■ Task details ■
According to the Hatch Mott MacDonald article, which company did the firm acquire in 2001?

■ Selected excerpt ■

※

Hatch Mott MacDonald
- Type: Private
- Industry: Engineering, infrastructure, design
- Founded: 1996
- Headquarters: 111 Wood Avenue South, Iselin, New Jersey
- Key people: Nicholas M. DeNichilo
- Number of employees: 2,500
- Parent: Hatch Ltd and Mott MacDonald
- Website: web.archive.org/web/20160304192707/http://www.hatchmott.com/

= Hatch Mott MacDonald =

Hatch Mott MacDonald (HMM) was a consulting engineering firm serving public and private clients in North America. HMM's capabilities included planning, project development, studies and analysis, design, procurement, and construction engineering and inspection. HMM also provided project, program and construction management as well as facility maintenance and operations. The partnered companies separated in 2016.

== History ==
Hatch Mott MacDonald was founded in 1996 by its parent companies, Hatch Ltd and Mott MacDonald. HMM was intended to take advantage of engineering opportunities in North America.

HMM originally provided the bulk of its services in transportation, including the design of tunnels, rail systems, bridges, highways, and airport infrastructure. In 2001, Hatch Mott MacDonald acquired Killam Associates, a New Jersey–based water, wastewater, and environmental services company. HMM has continued to follow a strategy of organic growth coupled with strategic acquisitions.

As of 2013, Engineering News-Record ranked HMM number 36 among its "Top 500 Design Firms in the United States." Highways and bridges, oil and gas pipelines, rail and transit, tunneling, and water and wastewater services are among the largest contributors to revenue.

The Sea-to-Sky Highway Improvement Project is one of HMM's most high-profile projects in the area of highways and bridges. The design-build contractor Peter Kiewit Sons of Kiewit Corporation chose HMM to improve the British Columbia Highway 99, which averaged 574 accidents a year between 1998 and 2004. HMM led 12 design consultants and a team of about 100 people to complete the design of over 65 kilometers of new highway improvements, including 40 bridge structures. The project has reportedly won more than a dozen national and international awards, including Canada's Lieutenant Governor's Award.

※

■ Information given ■
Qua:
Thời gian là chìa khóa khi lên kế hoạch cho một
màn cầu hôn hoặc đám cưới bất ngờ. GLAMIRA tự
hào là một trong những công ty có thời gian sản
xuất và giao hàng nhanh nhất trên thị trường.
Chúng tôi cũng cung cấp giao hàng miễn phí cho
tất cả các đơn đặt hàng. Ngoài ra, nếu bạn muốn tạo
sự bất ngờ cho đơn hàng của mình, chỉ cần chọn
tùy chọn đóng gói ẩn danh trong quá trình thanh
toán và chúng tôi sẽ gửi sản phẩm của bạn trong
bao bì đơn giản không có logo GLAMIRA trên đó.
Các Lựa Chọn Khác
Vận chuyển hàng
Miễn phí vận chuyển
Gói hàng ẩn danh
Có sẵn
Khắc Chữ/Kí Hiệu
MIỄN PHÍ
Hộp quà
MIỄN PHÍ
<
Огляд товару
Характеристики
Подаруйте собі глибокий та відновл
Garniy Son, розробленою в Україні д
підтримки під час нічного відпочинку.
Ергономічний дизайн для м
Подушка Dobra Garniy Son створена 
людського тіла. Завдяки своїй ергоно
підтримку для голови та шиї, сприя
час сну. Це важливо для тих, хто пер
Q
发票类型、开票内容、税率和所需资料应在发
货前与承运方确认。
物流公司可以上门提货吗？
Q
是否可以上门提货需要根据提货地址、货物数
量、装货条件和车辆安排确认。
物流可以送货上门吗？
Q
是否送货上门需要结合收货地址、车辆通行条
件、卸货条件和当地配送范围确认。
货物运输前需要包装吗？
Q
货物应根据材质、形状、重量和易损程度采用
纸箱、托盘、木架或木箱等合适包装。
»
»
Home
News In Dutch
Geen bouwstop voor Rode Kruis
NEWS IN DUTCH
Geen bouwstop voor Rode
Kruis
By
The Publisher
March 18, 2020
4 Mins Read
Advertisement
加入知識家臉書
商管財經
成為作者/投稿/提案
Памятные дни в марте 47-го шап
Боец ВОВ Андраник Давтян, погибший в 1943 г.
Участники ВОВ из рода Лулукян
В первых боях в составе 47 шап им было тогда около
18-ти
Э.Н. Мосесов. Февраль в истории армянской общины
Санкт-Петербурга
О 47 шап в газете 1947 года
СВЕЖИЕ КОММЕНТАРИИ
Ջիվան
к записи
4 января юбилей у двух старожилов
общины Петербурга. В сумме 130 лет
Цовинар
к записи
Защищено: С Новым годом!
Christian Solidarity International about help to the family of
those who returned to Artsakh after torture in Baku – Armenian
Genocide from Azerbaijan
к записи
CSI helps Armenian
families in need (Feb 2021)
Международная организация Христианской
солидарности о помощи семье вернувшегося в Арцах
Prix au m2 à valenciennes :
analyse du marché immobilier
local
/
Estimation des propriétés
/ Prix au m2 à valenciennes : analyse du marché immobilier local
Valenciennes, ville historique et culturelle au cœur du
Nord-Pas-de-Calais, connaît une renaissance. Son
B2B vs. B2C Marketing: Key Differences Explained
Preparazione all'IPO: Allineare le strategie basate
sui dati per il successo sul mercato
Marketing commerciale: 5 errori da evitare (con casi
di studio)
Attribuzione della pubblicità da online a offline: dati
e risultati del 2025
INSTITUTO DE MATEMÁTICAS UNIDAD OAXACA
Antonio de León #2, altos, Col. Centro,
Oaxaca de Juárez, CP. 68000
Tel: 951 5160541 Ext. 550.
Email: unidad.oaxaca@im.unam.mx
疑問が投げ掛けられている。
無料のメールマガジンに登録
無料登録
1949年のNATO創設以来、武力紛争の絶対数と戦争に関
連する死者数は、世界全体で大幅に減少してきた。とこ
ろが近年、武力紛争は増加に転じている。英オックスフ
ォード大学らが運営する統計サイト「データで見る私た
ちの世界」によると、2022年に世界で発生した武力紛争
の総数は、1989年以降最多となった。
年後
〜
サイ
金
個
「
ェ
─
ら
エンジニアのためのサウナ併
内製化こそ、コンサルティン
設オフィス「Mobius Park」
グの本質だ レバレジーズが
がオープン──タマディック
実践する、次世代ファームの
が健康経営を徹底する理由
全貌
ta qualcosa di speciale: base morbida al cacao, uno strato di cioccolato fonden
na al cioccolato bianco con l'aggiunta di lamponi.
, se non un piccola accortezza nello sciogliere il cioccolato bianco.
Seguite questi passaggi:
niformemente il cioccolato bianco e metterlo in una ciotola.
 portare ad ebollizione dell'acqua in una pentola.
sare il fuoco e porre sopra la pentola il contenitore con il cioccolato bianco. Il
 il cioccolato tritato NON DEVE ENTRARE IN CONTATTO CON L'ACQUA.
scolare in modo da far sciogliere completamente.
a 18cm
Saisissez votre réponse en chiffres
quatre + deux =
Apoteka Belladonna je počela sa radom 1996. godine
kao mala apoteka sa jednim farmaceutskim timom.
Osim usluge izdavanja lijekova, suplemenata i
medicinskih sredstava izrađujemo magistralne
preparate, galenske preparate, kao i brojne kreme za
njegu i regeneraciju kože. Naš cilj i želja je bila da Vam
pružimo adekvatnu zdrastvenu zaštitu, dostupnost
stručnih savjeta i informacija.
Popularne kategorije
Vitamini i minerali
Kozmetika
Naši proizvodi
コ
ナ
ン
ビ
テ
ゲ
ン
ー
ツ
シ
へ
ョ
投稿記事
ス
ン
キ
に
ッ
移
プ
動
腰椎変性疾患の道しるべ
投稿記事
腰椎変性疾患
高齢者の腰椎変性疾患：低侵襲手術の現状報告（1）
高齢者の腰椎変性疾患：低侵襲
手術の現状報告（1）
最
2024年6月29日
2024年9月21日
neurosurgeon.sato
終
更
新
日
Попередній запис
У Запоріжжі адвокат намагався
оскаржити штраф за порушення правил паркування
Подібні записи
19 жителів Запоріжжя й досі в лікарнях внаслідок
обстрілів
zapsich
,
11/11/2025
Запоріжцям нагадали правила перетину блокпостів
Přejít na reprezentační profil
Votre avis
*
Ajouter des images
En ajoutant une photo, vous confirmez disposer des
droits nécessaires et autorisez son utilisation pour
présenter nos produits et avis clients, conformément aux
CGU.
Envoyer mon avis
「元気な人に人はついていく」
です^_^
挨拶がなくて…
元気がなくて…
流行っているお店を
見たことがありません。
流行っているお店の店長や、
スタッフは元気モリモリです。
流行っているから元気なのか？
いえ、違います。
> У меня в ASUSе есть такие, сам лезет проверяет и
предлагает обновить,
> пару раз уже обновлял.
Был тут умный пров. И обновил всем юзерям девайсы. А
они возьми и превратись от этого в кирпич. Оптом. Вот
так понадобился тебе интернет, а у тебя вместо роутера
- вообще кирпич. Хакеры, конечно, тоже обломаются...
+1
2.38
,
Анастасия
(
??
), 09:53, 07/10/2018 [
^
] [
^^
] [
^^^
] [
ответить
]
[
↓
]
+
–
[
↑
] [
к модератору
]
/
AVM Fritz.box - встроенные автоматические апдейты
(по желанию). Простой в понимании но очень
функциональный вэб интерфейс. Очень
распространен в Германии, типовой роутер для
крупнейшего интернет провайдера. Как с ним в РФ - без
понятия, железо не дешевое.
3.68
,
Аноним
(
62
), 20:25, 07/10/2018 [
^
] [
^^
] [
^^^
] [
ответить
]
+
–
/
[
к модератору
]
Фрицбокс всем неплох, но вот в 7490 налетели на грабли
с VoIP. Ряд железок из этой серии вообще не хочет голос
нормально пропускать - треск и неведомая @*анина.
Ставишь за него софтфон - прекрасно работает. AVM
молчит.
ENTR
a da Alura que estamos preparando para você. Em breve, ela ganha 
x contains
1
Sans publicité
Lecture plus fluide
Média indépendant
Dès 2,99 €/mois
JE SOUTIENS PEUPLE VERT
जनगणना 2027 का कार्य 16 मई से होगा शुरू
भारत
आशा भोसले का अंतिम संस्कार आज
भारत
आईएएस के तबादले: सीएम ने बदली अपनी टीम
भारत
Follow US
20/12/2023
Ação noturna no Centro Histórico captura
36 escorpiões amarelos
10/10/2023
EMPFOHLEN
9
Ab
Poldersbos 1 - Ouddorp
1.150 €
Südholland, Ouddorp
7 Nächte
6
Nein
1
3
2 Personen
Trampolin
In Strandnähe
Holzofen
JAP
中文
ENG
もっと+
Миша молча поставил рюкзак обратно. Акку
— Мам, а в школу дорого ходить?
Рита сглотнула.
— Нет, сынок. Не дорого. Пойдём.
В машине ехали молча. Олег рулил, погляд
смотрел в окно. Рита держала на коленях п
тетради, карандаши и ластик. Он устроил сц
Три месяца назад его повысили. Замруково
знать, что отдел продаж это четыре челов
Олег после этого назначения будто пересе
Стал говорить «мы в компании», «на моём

※

■ Final answer ■
Killam Associates, a New Jersey–based water, wastewater, and environmental services company.